• INSTRUÇÃO DA TAREFA 1:
Localize e copie cada linha que contém a palavra "give".

• TRECHO DA PÁGINA:
::::

Com relação ao futuro e ao que se relaciona com a terra e o uso dela, nossa visão tem que ser mais holística, pois o colapso é iminente e não é conversa pra boi dormir ou lengalenga de cientistas internacionais. Só não se conscientiza quem não quer e acha que não vale a pena qualquer esforço, mínimo que for, para que realmente a mentalidade reinante comece a se modificar, começando nos camponeses que abandonam a terra após sugarem a fertilidade inicial e gratuita que ela oferece, até chegar aos gabinetes frescos dos que se dizem amazonistas, culminando no governo, que deveria ensinar a pescar e não apenas dar o peixe. Sistemas organizados para isso existem em Brasília, não?
Sinceramente, sendo o senhor um empresário e criador, além de ter uma formação técnica como agrônomo, acha que minha revolta é sem fundamento, após ter lido seu artigo?
Imagino que o senhor seja um formador de opinião e suas idéias sejam ouvidas por muitas pessoas. Será que não está na hora de ampliarmos nossa visão e ver o potencial que o Brasil carrega, como uma nação do futuro e cuidarmos do nosso legado conscientemente? Lá fora, o mundo já sabe disso.

::::

• INSTRUÇÃO DA TAREFA 2:
Responda às perguntas abaixo com base no trecho da página.
(a) Segundo o trecho, o que o governo deveria ensinar, em vez de apenas dar o peixe?
(b) Que formação técnica o trecho atribui ao senhor a quem se dirige?
(c) O que o autor do trecho imagina que o senhor seja?

• DADOS DO EXERCÍCIO:
::::

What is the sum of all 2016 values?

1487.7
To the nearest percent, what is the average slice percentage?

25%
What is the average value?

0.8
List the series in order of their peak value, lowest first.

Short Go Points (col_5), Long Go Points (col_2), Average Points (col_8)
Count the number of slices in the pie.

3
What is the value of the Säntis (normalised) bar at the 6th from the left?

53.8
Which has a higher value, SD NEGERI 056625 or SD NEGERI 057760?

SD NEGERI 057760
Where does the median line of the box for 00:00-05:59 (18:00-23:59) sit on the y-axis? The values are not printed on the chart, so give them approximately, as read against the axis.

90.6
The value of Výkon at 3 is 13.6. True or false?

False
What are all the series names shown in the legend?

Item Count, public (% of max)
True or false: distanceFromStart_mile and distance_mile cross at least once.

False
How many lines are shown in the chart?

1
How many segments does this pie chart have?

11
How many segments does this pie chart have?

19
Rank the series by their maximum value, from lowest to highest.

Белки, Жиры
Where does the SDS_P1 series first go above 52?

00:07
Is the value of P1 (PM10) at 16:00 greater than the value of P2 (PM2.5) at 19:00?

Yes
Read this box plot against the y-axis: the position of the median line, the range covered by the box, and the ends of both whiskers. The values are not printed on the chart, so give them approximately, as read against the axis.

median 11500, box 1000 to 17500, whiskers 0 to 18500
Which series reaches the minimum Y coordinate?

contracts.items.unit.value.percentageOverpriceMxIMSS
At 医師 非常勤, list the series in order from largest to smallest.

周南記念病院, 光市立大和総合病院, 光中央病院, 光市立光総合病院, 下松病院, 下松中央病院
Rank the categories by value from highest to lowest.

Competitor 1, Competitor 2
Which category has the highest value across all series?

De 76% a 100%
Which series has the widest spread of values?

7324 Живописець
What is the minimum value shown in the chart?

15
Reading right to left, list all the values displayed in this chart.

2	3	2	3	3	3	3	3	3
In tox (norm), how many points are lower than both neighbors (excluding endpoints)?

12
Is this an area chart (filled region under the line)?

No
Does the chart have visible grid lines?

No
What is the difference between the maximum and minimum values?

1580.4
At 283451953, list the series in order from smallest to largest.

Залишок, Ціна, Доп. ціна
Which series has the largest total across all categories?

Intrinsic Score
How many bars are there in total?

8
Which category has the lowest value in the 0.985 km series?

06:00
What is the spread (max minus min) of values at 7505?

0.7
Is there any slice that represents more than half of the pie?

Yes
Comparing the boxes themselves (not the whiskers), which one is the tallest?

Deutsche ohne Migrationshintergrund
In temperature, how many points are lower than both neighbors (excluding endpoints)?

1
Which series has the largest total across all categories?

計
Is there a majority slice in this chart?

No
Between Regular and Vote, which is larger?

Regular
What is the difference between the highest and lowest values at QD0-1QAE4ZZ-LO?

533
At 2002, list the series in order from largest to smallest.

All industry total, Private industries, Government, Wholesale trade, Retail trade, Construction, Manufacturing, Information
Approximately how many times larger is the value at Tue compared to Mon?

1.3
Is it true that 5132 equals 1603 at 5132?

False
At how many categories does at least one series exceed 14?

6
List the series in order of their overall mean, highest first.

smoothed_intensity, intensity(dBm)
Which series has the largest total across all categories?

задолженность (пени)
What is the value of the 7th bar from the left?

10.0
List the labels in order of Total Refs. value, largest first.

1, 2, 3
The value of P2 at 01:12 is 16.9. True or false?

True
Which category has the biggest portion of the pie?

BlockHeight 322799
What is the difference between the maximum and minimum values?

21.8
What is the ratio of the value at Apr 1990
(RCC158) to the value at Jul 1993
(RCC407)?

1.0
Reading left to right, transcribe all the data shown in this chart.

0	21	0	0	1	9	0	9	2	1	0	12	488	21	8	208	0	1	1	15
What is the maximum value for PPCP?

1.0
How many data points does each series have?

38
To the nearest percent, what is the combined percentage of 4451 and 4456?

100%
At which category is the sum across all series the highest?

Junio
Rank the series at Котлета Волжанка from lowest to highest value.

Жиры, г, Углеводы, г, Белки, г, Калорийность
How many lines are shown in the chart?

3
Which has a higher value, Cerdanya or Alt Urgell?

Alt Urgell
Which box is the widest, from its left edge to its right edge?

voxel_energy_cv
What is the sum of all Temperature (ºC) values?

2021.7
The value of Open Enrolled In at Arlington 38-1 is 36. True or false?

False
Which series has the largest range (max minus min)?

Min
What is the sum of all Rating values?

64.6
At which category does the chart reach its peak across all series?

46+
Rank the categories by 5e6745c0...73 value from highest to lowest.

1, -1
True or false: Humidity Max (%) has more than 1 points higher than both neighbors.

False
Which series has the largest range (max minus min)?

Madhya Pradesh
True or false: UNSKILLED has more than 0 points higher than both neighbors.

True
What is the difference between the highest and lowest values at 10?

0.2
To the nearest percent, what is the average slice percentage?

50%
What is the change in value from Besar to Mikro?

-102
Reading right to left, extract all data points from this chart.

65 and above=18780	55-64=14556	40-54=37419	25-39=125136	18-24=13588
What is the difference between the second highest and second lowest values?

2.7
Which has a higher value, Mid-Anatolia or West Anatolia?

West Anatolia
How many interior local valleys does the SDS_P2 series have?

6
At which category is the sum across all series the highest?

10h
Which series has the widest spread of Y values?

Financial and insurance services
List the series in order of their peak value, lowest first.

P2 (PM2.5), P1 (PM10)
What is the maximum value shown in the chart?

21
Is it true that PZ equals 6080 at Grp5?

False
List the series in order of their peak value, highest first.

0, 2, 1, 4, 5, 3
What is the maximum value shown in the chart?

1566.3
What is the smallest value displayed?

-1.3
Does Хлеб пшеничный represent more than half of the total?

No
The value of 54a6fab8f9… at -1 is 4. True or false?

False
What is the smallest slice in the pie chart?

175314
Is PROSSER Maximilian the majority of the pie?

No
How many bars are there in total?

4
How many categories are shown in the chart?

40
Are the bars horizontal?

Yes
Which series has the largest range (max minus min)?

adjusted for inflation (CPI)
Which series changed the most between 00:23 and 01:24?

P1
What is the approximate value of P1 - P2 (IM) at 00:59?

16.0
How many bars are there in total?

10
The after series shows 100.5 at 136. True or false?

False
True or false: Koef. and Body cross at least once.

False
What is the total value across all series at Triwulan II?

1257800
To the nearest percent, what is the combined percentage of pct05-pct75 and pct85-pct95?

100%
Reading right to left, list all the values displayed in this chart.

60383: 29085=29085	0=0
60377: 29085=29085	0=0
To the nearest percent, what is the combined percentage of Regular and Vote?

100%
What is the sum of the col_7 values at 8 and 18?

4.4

::::

• RESPOSTA ESCRITA 1:
Where does the median line of the box for 00:00-05:59 (18:00-23:59) sit on the y-axis? The values are not printed on the chart, so give them approximately, as read against the axis.
Read this box plot against the y-axis: the position of the median line, the range covered by the box, and the ends of both whiskers. The values are not printed on the chart, so give them approximately, as read against the axis.

• RESPOSTA ESCRITA 2:
(a) A pescar.
(b) A de agrônomo.
(c) Um formador de opinião.